As with any web based email client, there are pro's and con's, the biggest pro being you can access your emails on any computer, and I didnt find any con for this.


DreamMail is an email client that can deal with POP, IMAP and Web Mail accounts. It's User Interface bares a resemblance to Outlook but while its a simple layout there is a lot of functionality.

The main features are:

  • Import from Outlook Express and Foxmail
  • Customisable Templates
  • Remote Mailbox Management
  • Create a separate email storage
  • Supports multiple accounts
  • Supports POP3, APOP, SMTP, eSMTP, SASL

Another good feature is the option to create separate accounts for different users, this enables them to have their own email accounts in their profile and the ability to password protect it.

Set up is fairly straightforward, you need to copy any POP or IMAP settings across but this isn't a major problem. Adding Web Mail accounts is as easy as inputting your Web Mail address, plus your username and password.

The only downside is that it lacks the true portability of a Web Based email client, but if that's not something your worried about then this would be a good option.


Incredimail is an email client currently in version 2.0 that supports both IMAP, POP3 and Webmail accounts. The basic version is free to download and use, however additional features like animations, themes and junk filters require you to upgrade to the premium service so that is something to watch out for.

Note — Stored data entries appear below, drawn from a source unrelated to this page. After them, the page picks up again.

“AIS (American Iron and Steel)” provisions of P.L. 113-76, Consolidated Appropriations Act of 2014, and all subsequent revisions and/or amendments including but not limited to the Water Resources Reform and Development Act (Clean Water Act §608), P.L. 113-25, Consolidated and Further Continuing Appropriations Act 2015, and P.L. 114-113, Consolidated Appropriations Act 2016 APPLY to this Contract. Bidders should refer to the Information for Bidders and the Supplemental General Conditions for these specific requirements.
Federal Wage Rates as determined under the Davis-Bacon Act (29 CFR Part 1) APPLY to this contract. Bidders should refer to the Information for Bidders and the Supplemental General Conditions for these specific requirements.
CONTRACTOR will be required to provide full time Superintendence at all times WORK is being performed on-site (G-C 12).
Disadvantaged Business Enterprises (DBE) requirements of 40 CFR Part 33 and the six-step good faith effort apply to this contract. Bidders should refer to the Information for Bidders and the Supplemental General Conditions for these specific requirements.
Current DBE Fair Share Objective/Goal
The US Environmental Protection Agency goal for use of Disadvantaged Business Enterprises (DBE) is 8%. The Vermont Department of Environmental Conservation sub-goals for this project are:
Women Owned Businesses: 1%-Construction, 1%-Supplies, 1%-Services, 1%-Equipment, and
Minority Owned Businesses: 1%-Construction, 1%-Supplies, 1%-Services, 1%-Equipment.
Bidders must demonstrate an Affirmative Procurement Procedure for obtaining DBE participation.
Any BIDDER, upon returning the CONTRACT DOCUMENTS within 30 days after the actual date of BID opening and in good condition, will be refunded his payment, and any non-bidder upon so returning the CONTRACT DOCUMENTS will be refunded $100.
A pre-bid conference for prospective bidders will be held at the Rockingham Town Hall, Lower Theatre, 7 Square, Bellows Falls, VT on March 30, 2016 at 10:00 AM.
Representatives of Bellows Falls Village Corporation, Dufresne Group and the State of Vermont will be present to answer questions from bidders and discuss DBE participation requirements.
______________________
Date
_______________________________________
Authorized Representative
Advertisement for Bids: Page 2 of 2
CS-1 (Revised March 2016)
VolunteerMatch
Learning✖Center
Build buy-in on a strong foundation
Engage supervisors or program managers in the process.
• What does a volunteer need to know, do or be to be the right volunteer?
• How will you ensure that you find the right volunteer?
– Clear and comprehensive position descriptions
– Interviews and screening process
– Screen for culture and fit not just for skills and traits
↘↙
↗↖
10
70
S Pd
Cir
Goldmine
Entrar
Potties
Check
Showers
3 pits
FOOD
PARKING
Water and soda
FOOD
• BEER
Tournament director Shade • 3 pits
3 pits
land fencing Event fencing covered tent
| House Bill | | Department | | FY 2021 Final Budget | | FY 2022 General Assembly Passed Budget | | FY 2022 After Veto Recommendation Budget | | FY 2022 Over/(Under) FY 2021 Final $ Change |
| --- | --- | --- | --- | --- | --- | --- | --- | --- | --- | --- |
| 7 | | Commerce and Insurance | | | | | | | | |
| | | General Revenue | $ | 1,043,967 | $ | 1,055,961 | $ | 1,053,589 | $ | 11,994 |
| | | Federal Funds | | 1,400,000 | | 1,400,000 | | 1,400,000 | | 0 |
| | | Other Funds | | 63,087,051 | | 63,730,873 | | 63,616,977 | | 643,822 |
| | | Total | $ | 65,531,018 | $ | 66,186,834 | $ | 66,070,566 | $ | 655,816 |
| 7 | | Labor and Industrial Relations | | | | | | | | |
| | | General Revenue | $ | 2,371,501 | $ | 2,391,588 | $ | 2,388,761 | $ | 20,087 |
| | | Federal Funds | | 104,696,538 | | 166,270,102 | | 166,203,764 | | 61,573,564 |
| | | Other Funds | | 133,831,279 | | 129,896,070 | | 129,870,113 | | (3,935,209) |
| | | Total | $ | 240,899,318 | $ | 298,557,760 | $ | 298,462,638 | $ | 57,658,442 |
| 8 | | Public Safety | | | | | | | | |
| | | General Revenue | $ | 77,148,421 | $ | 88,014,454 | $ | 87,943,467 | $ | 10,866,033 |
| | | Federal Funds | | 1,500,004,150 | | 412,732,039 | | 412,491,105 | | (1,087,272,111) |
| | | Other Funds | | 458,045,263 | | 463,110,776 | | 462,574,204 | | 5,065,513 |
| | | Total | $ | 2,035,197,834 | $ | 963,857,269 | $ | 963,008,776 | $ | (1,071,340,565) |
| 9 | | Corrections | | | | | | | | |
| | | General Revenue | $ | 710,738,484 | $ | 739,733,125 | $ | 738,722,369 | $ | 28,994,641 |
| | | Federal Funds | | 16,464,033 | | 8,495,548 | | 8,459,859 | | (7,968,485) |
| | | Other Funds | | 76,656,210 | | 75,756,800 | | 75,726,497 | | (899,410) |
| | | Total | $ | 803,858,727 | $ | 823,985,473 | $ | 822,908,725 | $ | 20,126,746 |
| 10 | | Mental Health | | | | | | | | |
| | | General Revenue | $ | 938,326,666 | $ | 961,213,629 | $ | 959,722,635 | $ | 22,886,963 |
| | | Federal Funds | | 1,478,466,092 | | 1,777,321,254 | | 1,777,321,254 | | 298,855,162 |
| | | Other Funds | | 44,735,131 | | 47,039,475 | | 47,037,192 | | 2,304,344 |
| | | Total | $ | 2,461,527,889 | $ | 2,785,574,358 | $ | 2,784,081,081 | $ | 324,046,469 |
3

The user interface is well polished with basic animations that pop up when you recieve a new email or if you delete one. This is a nice touch but can get in the way, it can however be disabled.

Incredimail supports Webmail accounts for GMail, Yahoo, AOL and Windows Live Hotmail.

The initial setup was fairly painless, the software detected the settings I had for Outlook although it got one of the port numbers wrong but that was an easy fix in the settings. It also downloaded all the existing emails in my inbox and transferred them.

However you are required to select the tool-bar integration and have incredimail as your default search engine before you can proceed.

As a basic email client that can handle all of the main accounts, this is a very easy to set up and capable program, but its limited by the need to upgrade for other main features.